Select Committee on European Scrutiny Fourth Report


10 STATE AID

(26170)
15279/04
COM(04) 750
Commission Report: State Aid Scoreboard — Autumn 2004 update


Legal base
Document originated16 November 2004
Deposited in Parliament 30 November 2004
DepartmentTrade and Industry
Basis of consideration EM of 31 December 2004
Previous Committee Report None; but see (25591) 8922/04: HC 42-xxii (2003-04), para 21 (9 June 2004)
To be discussed in Council Not known
Committee's assessmentPolitically important
Committee's decisionCleared

Background

10.1 The Commission reports twice-yearly on state aid and state aid issues. The last report ("scoreboard") gave an overview of the state aid situation in the then fifteen Member States and examined the extent to which Member States are reducing their state aid relative to Gross Domestic Product (GDP), the relative success of Member States in redirecting aid from specific sectors to horizontal objectives (with special attention to state aid for employment creation and promotion of training in order to fulfil the Lisbon Strategy), and state aid control procedures, recovery, ongoing work to modernise state aid control and preparing for enlargement. This final section contained only a brief summary of the performance of the then Accession States.[37]

The document

10.2 This scoreboard is the Autumn update and its main aim is to provide an overview of the state aid situation in the ten new Member States over a four-year period prior to accession. It gives an insight into the overall state aid situation in each of the new Member States at accession. The scoreboard is in three parts. The first part:

  • sets the economic context, including the transition from state-planned to market-oriented economies of eight of the new Member States;
  • discusses the enlargement process, including assessment of aid measures carried out initially by the national monitoring authorities and then by the Commission in the context of approving existing aid measures for the post-accession period;
  • attempts to compare the new Member States with one another and with the average of the EU15 Member States. It looks at the overall level of aid, the sectors to which aid is directed and the use of various aid instruments; and
  • annexes a country-specific profile outlining the state aid situation for each new Member State.

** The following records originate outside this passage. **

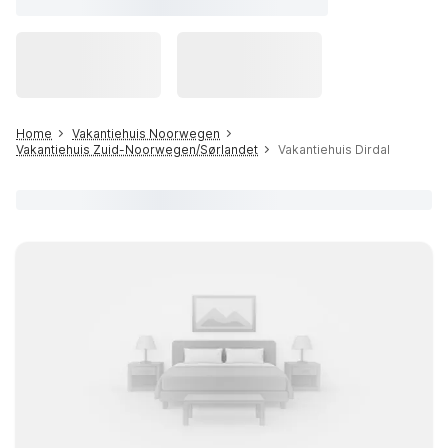
Home
Vakantiehuis Noorwegen
Vakantiehuis Zuid-Noorwegen/Sørlandet
Vakantiehuis Dirdal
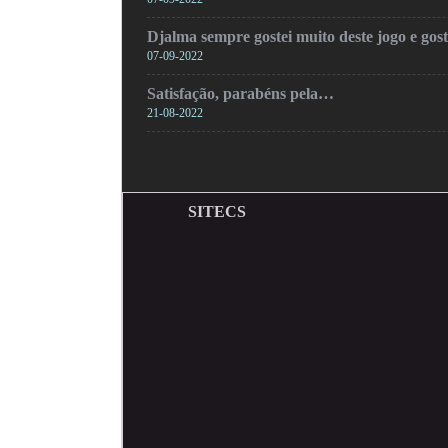
Djalma sempre gostei muito deste jogo e gos
07-09-2022
Satisfação, parabéns pela…
21-08-2022
SITECS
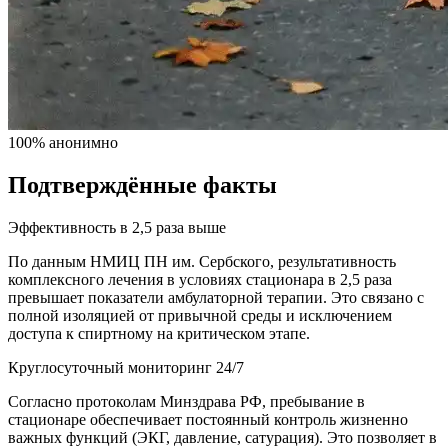
100% анонимно
Подтверждённые факты
Эффективность в 2,5 раза выше
По данным НМИЦ ПН им. Сербского, результативность
комплексного лечения в условиях стационара в 2,5 раза
превышает показатели амбулаторной терапии. Это связано с
полной изоляцией от привычной среды и исключением
доступа к спиртному на критическом этапе.
Круглосуточный мониторинг 24/7
Согласно протоколам Минздрава РФ, пребывание в
стационаре обеспечивает постоянный контроль жизненно
важных функций (ЭКГ, давление, сатурация). Это позволяет в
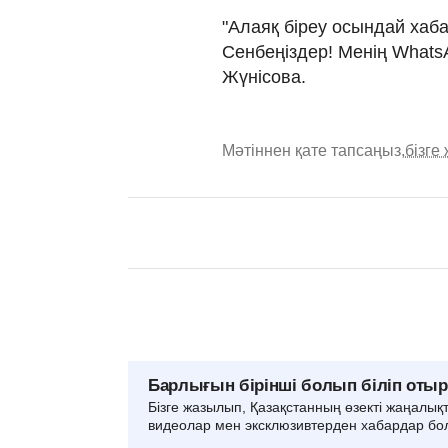
"Алаяқ біреу осындай хаб
Сенбеңіздер! Менің WhatsAp
Жүнісова.
Мәтіннен қате тапсаңыз,
бізге
Барлығын бірінші болып біліп оты
Бізге жазылып, Қазақстанның өзекті жаңалық
видеолар мен эксклюзивтерден хабардар бо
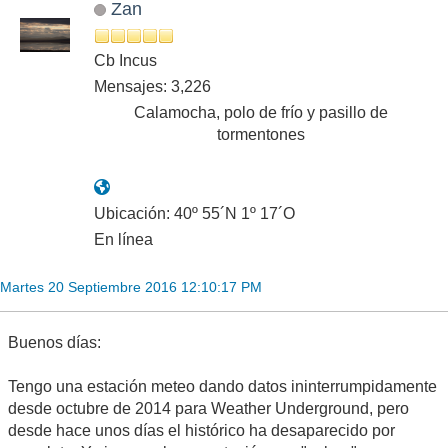
Zan
Cb Incus
Mensajes: 3,226
Calamocha, polo de frío y pasillo de
tormentones
Ubicación: 40º 55´N 1º 17´O
En línea
Martes 20 Septiembre 2016 12:10:17 PM
Buenos días:
Tengo una estación meteo dando datos ininterrumpidamente
desde octubre de 2014 para Weather Underground, pero
desde hace unos días el histórico ha desaparecido por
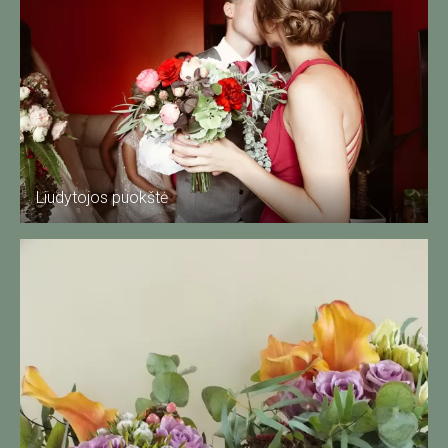
Liudytojos puokštė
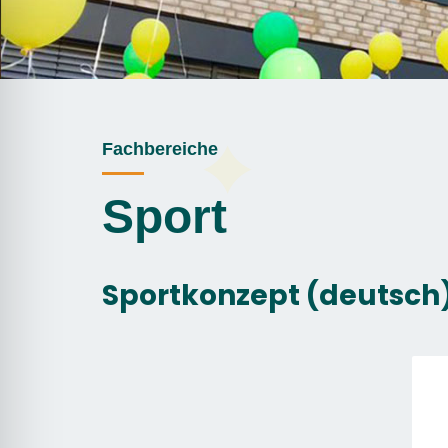
Fachbereiche
Sport
Sportkonzept (deutsch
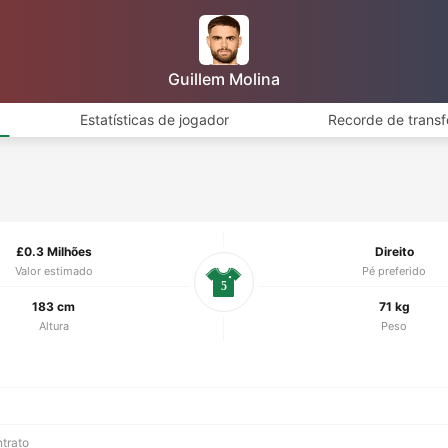
Guillem Molina
Estatísticas de jogador
Recorde de transf
£0.3 Milhões
Direito
Valor estimado
Pé preferido
5
183 cm
71 kg
Altura
Peso
ntrato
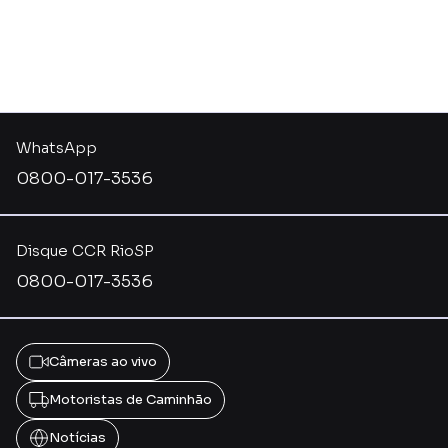
WhatsApp
0800-017-3536
Disque CCR RioSP
0800-017-3536
Câmeras ao vivo
Motoristas de Caminhão
Notícias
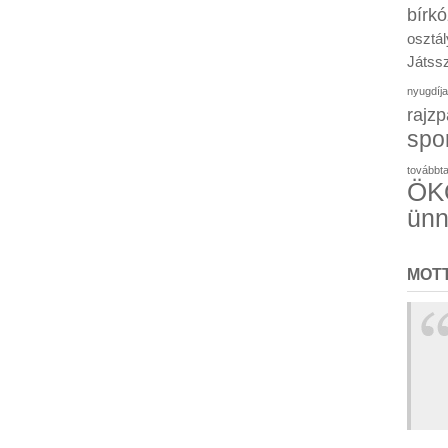
bírk
osztál
Játssz
nyugdíja
rajzp
spo
továbbt
ÖKO
ün
MOT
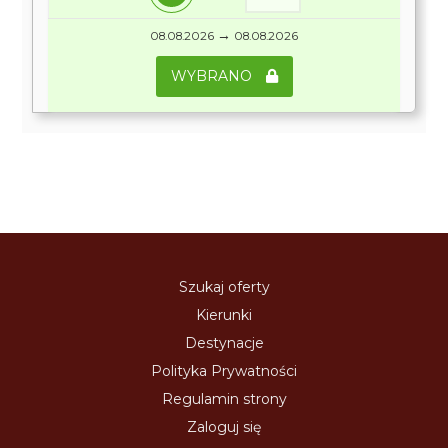
→
08.08.2026
08.08.2026
WYBRANO
Szukaj oferty
Kierunki
Destynacje
Polityka Prywatności
Regulamin strony
Zaloguj się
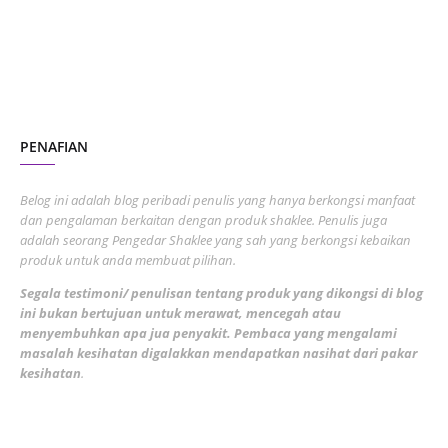
June 2023
1
November 2022
1
October 2022
4
August 2022
2
PENAFIAN
July 2022
3
June 2022
1
Belog ini adalah blog peribadi penulis yang hanya berkongsi manfaat
May 2022
dan pengalaman berkaitan dengan produk shaklee. Penulis juga
3
adalah seorang Pengedar Shaklee yang sah yang berkongsi kebaikan
March 2022
3
produk untuk anda membuat pilihan.
February 2022
5
Segala testimoni/ penulisan tentang produk yang dikongsi di blog
ini bukan bertujuan untuk merawat, mencegah atau
January 2022
1
menyembuhkan apa jua penyakit. Pembaca yang mengalami
masalah kesihatan digalakkan mendapatkan nasihat dari pakar
December 2021
3
kesihatan
.
November 2021
1
October 2021
5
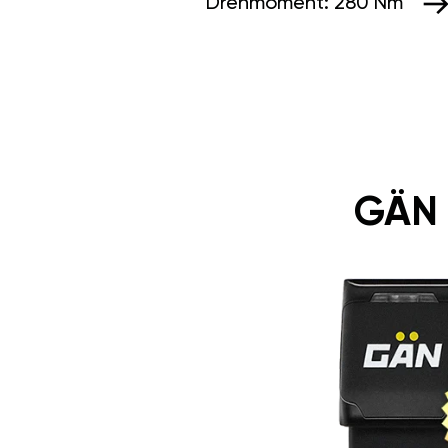
Drehmoment:
280 Nm
GÄN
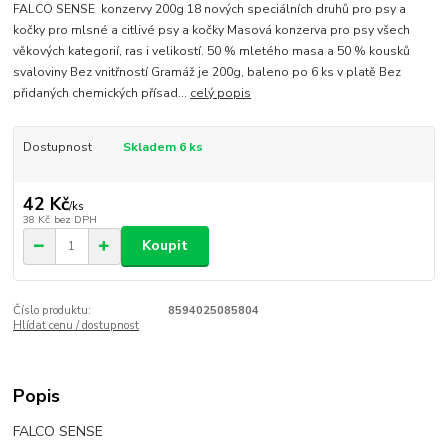
FALCO SENSE konzervy 200g 18 nových speciálních druhů pro psy a
kočky pro mlsné a citlivé psy a kočky Masová konzerva pro psy všech
věkových kategorií, ras i velikostí. 50 % mletého masa a 50 % kousků
svaloviny Bez vnitřností Gramáž je 200g, baleno po 6 ks v platě Bez
přidaných chemických přísad...
celý popis
Dostupnost
Skladem 6 ks
42 Kč
/
ks
38 Kč
bez DPH
Koupit
Číslo produktu:
8594025085804
Hlídat cenu / dostupnost
Popis
FALCO SENSE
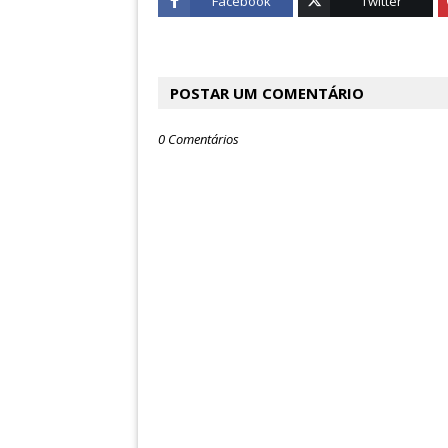
Facebook
Twitter
POSTAR UM COMENTÁRIO
0 Comentários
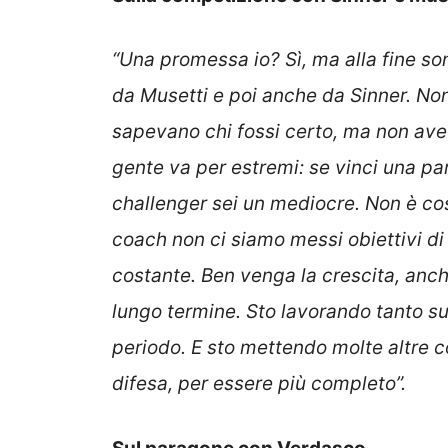
“Una promessa io? Sì, ma alla fine s
da Musetti e poi anche da Sinner. No
sapevano chi fossi certo, ma non avev
gente va per estremi: se vinci una par
challenger sei un mediocre. Non è così
coach non ci siamo messi obiettivi d
costante. Ben venga la crescita, anch
lungo termine. Sto lavorando tanto su
periodo. E sto mettendo molte altre co
difesa, per essere più completo”.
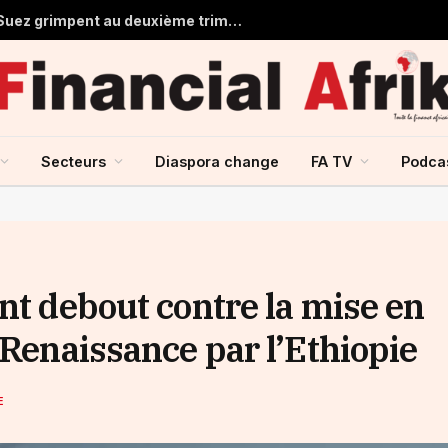
Égypte : les recettes du canal de Suez grimpent au deuxième trimestre 2026
Secteurs
Diaspora change
FA TV
Podca
nt debout contre la mise en
 Renaissance par l’Ethiopie
E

10.3 The second part considers action by both the Commission and Member States to follow up various Council conclusions on state aid reached at different times since the adoption of the Lisbon Strategy in 2000. The third part of the scoreboard summarises ongoing work to modernise state aid control, including efforts to support aid for innovation.

10.4 The scoreboard shows that total state aid granted by the new Member States during the four-year period prior to accession was estimated at an average of €5.7 billion a year — the comparable EU15 figure in 2002 was €34 billion. The level of state aid increased each year from €4 billion in 2000 to €7.8 billion in 2003. For the new Members States as a whole state aid amounted to 1.42% of GDP over the period 2000-2003. This is significantly higher than the EU15 average of 0.4% in 2002. But if measures in the process of being phased out are excluded, the average drops to 0.67%.

10.5 For the new Member States the scoreboard indicates that, prior to accession, aid granted for horizontal (rather than sectoral) objectives accounted for around 22% of total aid, a low share in comparison with 73% in the EU15 Member States in 2002. For the EU15 the scoreboard reports that Member States are responding positively to calls for less and better aid through explicit policy efforts. Belgium, Denmark, Sweden and the United Kingdom are cited as having placed greater emphasis on improving the general business environment, streamlining and rationalising business support schemes and directing support away from state aid towards general measures.

10.6 The scoreboard re-emphasises the Commission's commitment to refocus state aid policy so as to eliminate the most distortive aid whilst allowing Member States more scope to support the Lisbon Strategy objectives. The Commission says the large number of existing legislative acts and guidelines due for renewal during 2005-2006, together with the beginning of a new programming period for Structural Funds in 2007, gives a window of opportunity for a comprehensive review of the horizontal state aid rules, particularly in the light of Lisbon Strategy objectives and of any new cohesion policy, and for consolidation and simplification of state aid rules.

The Government's view

10.7 The Minister of State for Trade, Investment and Foreign Affairs, Department of Trade and Industry (Mr Douglas Alexander) says, in words identical to those used by the Government in relation to the last scoreboard:

    "There are no direct policy implications from this document, which is intended to increase transparency and to emphasise the need for Member States to continue their efforts in reducing the overall level of State aid as a percentage of GDP and to redirect aid towards horizontal objectives of common interest including economic and social cohesion and target it to identified market failures. The European Commission is continuing to review its State aid guidelines and to develop and modernise procedures in order to evaluate and monitor the effectiveness of State aid schemes."

Conclusion

10.8 We report this document, like previous scoreboards, because it is a useful summary of the situation as regards state aid in the European Union. We clear the document.